### EXERCISE
Transcribe the entries below exactly; leave every image out.

[Page segmentation data]
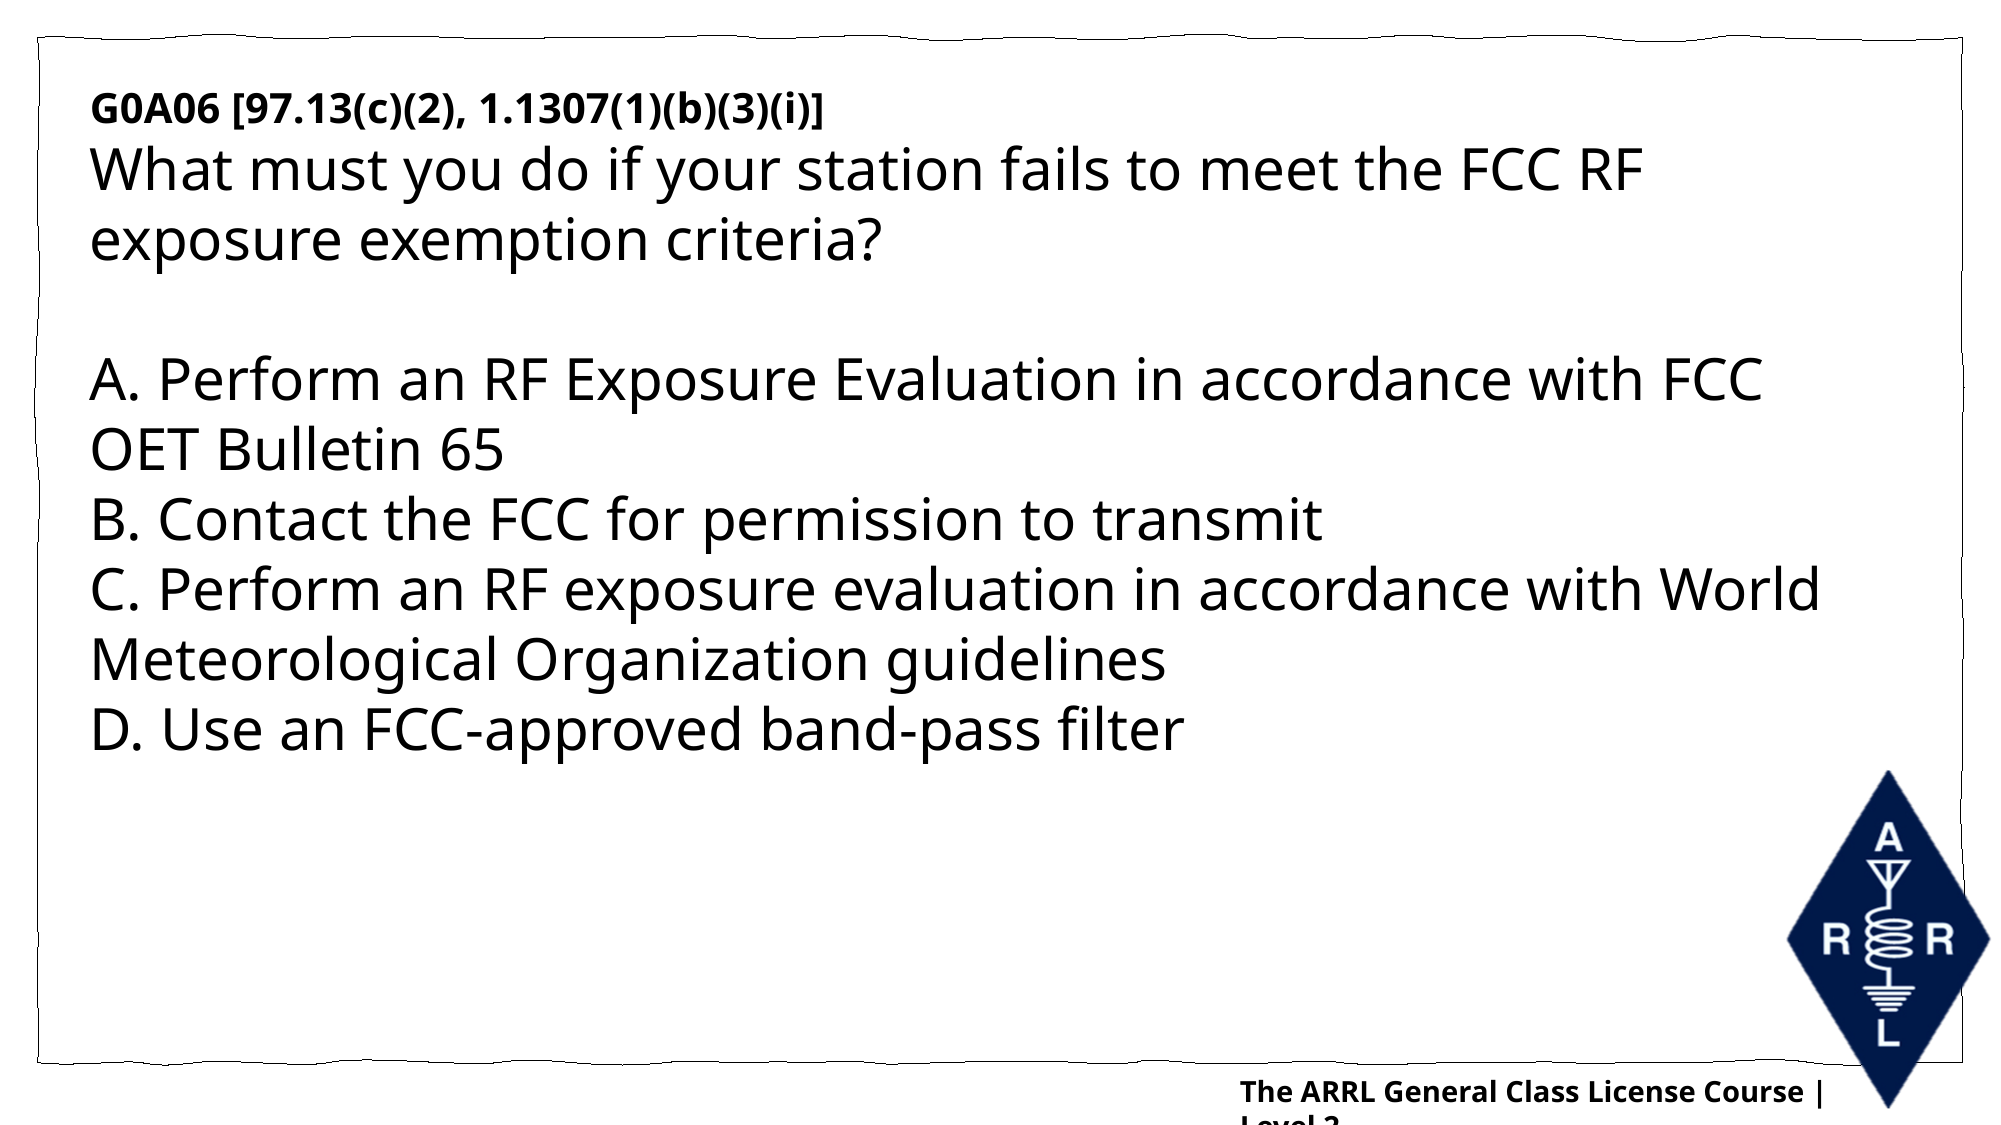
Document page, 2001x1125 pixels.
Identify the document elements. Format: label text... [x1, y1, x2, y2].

text_box G0A06 [97.13(c)(2), 1.1307(1)(b)(3)(i)] What must you do if your station fails to meet the FCC RF exposure exemption criteria? A. Perform an RF Exposure Evaluation in accordance with FCC OET Bulletin 65 B. Contact the FCC for permission to transmit C. Perform an RF exposure evaluation in accordance with World Meteorological Organization guidelines D. Use an FCC-approved band-pass filter [75, 74, 1850, 770]
picture [1773, 752, 1999, 1125]
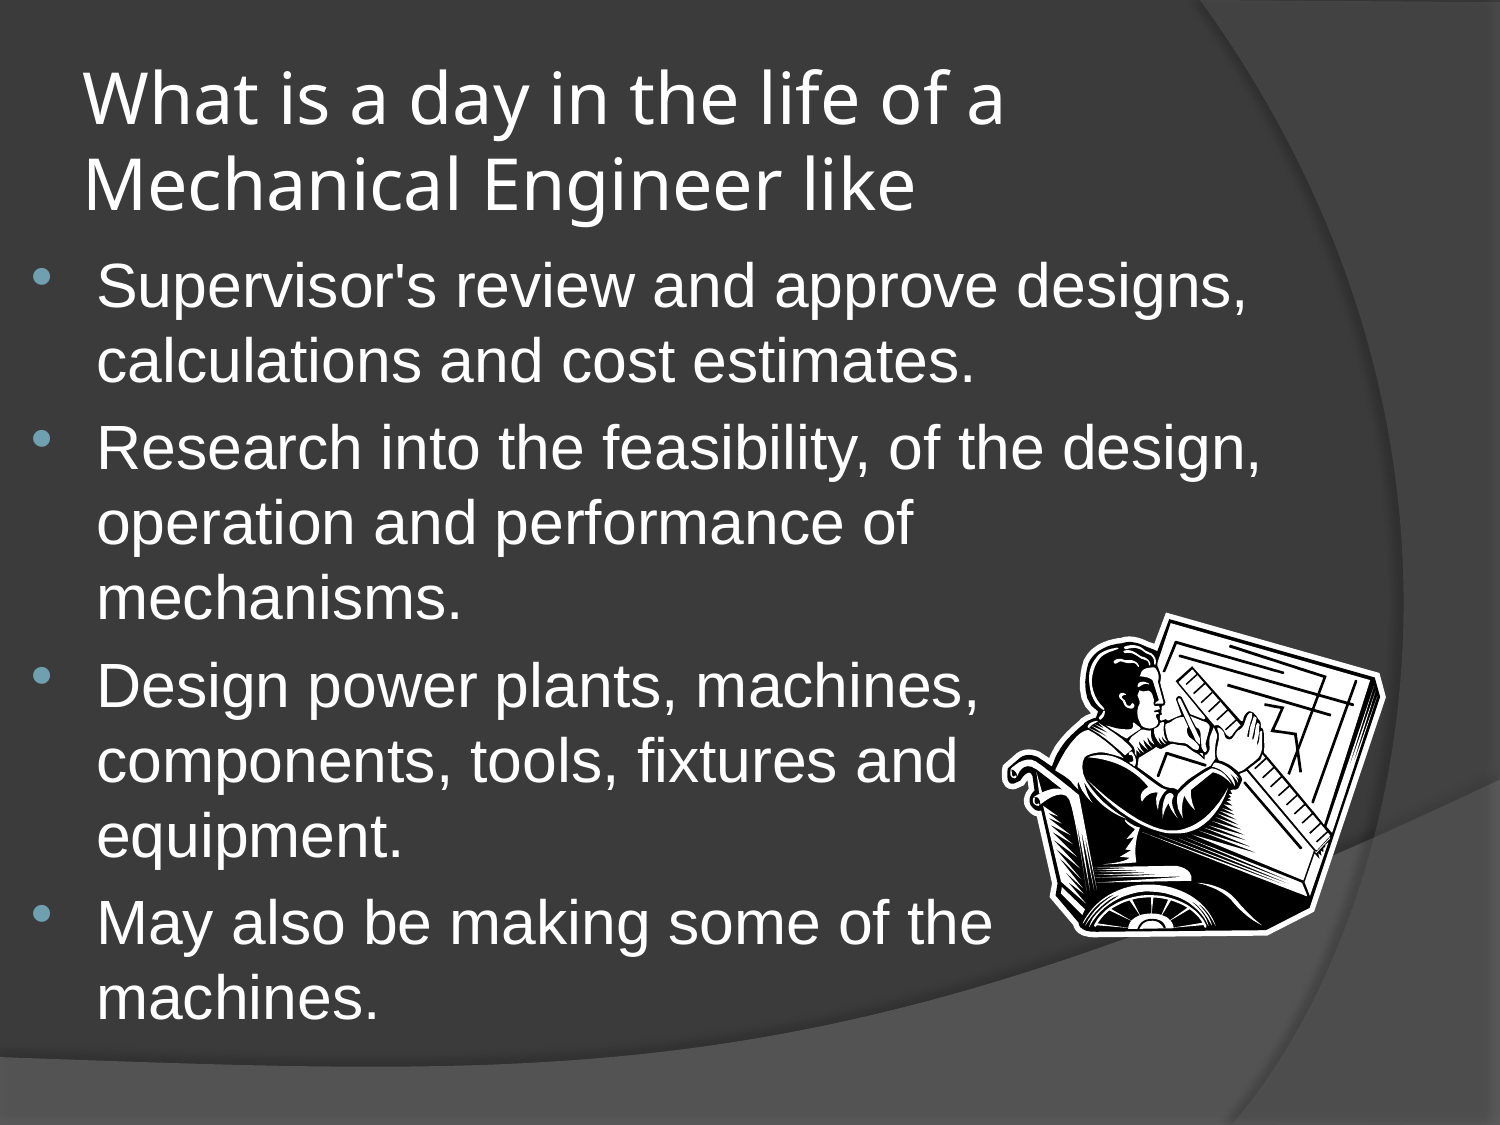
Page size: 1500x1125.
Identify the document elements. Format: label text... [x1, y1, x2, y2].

### RESULT OF THIS EXERCISE
Document page, 2001x1125 pixels.
Identify the document elements. Format: label text... [x1, y1, x2, y2].

text_box G0A06 [97.13(c)(2), 1.1307(1)(b)(3)(i)] What must you do if your station fails to meet the FCC RF exposure exemption criteria? A. Perform an RF Exposure Evaluation in accordance with FCC OET Bulletin 65 B. Contact the FCC for permission to transmit C. Perform an RF exposure evaluation in accordance with World Meteorological Organization guidelines D. Use an FCC-approved band-pass filter [75, 74, 1850, 770]
picture [1773, 752, 1999, 1125]
Page size: 1500x1125.
Identify the document elements. Format: label text... [x1, y1, x2, y2].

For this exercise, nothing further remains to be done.